#### [TASK DETAILS]
Tally every line below where "when" appears, then report the total alone.

RECORDS SHOWN below:

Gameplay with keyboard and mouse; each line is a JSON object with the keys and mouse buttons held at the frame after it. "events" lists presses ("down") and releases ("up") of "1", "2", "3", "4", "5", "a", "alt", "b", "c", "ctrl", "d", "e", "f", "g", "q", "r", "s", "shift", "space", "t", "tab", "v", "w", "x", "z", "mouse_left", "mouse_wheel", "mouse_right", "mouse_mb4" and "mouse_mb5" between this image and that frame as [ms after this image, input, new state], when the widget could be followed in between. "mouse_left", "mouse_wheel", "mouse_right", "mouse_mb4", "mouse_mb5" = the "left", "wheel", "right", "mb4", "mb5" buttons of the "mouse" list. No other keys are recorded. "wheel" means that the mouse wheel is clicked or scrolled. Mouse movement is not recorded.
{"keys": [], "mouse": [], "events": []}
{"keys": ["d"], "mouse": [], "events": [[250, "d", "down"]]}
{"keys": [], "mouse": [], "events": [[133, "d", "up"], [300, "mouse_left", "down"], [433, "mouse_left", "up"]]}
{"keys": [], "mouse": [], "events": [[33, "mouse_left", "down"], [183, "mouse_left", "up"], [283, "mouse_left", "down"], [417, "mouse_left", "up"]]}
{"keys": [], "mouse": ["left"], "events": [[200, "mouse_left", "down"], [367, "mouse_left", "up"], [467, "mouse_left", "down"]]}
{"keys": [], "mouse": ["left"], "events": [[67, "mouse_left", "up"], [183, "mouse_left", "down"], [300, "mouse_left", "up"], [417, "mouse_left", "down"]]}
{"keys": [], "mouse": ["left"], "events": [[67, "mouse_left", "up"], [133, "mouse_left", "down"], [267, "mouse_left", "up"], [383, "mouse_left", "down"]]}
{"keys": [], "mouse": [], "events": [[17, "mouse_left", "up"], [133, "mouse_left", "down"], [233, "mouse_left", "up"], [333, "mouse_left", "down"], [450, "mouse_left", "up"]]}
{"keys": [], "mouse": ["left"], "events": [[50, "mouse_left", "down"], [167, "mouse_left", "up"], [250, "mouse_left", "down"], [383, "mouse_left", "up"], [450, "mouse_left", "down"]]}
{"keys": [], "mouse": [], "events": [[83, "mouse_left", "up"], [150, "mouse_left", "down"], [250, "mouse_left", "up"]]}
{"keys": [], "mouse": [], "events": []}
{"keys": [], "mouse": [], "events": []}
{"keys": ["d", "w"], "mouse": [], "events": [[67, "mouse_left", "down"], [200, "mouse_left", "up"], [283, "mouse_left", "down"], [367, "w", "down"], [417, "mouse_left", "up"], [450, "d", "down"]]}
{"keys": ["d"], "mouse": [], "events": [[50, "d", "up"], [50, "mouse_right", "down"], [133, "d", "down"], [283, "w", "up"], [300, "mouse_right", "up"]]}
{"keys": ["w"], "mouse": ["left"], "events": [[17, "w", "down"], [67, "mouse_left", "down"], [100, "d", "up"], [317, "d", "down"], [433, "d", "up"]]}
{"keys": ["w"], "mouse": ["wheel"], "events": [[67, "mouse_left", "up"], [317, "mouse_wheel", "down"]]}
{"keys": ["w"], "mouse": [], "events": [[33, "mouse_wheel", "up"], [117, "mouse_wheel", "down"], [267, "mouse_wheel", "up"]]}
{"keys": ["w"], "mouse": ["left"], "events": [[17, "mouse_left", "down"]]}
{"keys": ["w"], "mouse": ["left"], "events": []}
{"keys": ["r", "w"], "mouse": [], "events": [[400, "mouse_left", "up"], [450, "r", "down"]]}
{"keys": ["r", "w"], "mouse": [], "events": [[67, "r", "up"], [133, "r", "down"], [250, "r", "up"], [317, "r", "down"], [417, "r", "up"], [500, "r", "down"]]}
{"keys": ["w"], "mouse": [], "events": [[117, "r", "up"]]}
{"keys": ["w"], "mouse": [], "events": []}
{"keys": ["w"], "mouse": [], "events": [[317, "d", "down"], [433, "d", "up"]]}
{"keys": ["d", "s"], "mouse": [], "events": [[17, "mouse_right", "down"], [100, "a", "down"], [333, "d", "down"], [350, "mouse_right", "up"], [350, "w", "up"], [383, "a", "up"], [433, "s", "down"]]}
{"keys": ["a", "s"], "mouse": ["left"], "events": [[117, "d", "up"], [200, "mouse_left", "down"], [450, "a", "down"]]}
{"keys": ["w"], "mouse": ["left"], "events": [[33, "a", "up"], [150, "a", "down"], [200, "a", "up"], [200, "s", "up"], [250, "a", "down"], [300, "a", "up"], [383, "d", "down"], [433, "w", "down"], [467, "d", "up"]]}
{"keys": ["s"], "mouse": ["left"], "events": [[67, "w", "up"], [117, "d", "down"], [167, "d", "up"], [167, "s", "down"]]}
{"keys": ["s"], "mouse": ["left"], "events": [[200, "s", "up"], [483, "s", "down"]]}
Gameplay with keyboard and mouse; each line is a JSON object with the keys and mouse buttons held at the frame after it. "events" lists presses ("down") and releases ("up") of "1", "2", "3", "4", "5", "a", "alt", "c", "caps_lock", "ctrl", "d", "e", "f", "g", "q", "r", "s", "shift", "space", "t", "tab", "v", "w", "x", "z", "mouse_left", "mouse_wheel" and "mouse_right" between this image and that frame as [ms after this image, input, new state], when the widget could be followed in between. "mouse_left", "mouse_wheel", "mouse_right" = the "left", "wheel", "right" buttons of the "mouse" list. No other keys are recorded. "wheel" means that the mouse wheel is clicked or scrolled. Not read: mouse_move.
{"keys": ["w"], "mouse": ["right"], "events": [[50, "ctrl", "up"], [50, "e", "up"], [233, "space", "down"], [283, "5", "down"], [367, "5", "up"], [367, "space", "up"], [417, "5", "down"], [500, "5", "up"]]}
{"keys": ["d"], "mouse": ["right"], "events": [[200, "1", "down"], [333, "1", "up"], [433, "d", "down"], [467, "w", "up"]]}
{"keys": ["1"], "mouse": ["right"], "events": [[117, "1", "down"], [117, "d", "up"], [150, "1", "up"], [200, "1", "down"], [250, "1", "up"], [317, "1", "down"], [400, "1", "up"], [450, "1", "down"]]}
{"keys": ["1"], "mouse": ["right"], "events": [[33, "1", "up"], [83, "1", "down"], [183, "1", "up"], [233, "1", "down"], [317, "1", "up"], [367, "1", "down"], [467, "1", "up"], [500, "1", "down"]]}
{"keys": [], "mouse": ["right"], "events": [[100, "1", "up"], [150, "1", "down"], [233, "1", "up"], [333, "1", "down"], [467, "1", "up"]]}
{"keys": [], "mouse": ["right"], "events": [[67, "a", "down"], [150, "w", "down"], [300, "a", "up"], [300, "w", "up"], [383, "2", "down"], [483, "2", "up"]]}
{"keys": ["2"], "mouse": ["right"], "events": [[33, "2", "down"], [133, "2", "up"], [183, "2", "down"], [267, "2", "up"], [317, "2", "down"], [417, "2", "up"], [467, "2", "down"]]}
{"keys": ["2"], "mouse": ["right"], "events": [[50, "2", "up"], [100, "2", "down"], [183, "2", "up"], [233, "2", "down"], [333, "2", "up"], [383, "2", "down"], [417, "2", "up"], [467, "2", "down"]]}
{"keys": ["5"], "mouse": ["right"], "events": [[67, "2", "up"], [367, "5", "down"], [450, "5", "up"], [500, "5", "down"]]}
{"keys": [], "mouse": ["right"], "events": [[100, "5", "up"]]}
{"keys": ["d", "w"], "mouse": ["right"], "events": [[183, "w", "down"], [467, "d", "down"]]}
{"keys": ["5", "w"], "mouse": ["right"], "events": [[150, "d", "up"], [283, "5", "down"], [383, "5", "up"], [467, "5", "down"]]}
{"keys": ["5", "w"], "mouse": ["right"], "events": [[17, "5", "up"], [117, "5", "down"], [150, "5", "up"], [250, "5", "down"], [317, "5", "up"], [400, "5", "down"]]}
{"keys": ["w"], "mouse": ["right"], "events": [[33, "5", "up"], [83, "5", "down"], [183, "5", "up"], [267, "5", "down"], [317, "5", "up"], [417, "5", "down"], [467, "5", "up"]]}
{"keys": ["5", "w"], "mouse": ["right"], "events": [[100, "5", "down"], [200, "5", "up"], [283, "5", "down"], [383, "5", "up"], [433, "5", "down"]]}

End of RECORDS SHOWN.

#### [TASK RESULT]
2